Ternium S.A.
- Type: Public
- Traded as: BCBA: TXAR NYSE: TX MERVAL component
- Industry: Steel
- Founded: 2005; 21 years ago
- Headquarters: Luxembourg, Luxembourg
- Key people: Paolo Rocca, Chairman Daniel Novegil, CEO
- Products: Steel Cast iron Coke (fuel) Slag
- Production output: 9.764 million tons of steel and 3.310 million tons of iron ore
- Revenue: US$17.610 billion (2023)
- Net income: US$676 million (2023)
- Total assets: US$24.179 billion (2023)
- Total equity: US$12.419 billion (2023)
- Owner: Techint (62.02%) Tenaris (11.46%) Inverban Investments (3.01%), all of which are controlled by San Faustin S.A.
- Number of employees: 34,458, including 17,138 in Brazil and 10,103 in Mexico (2023)
- Website: www.ternium.com

= Ternium =

Steel company founded in Luxembourg

Ternium S.A. is a manufacturer of flat and long steel products with production centers in Argentina, Brazil, Mexico, Guatemala, Colombia, and the United States. Ternium owns a 51.5% interest in Usiminas of Brazil. The company has an annual production capacity of 15.4 million tons. In 2023, 55% of its sales were from Mexico; 21% of sales were from Argentina; Bolivia, Chile, Paraguay and Uruguay; 13% of sales were from Brazil; and 11% of sales were from the United States, Colombia and Central America.

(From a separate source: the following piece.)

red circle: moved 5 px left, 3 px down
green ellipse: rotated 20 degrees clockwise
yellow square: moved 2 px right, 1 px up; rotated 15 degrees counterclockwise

Approximately 21% of the company is publicly traded; the remainder is controlled by San Faustin S.A., which is in turn controlled by Rocca & Partners Stichting Administratiekantoor Aandelen San Faustin, a Stichting.

The company takes its name from the Latin words Ter (three) and Eternium (eternal) in reference to the integration of the three steel mills.

==History==

Ternium was formed in 2005 by the consolidation of three companies: Siderar of Argentina, SIDOR of Venezuela and Hylsa (es) of Mexico.

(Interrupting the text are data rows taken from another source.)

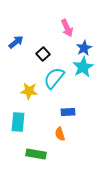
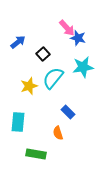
pink arrow: rotated 18 degrees counterclockwise
blue arrow: moved 2 px right
blue star: moved 6 px left, 10 px up; rotated 28 degrees counterclockwise
cyan star: rotated 20 degrees clockwise
cyan semicircle: moved 1 px left
yellow star: moved 5 px up; rotated 24 degrees counterclockwise
blue rectangle: rotated 48 degrees clockwise
orange semicircle: moved 2 px left, 1 px up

In 2006, Ternium was listed on the New York Stock Exchange.

In 2007, Ternium acquired Grupo IMSA, expanding its operations into Guatemala and the United States.

In April 2008, after a series of worker disputes over pay which led to strike actions, SIDOR was nationalized by the government of Venezuela. In May 2009, compensation of US$1.65 billion was paid for Ternium's 59.7% stake in SIDOR.

In August 2010, Ternium acquired a 54% interest in Ferrasa, and in April 2015, Ternium acquired the remainder of the company, which was renamed Ternium Colombia.

In 2017, Ternium acquired CSA Siderúrgica do Atlântico for €1.4 billion and renamed it Ternium Brazil.

In July 2023, Ternium increased its ownership in Usiminas to 51.5%.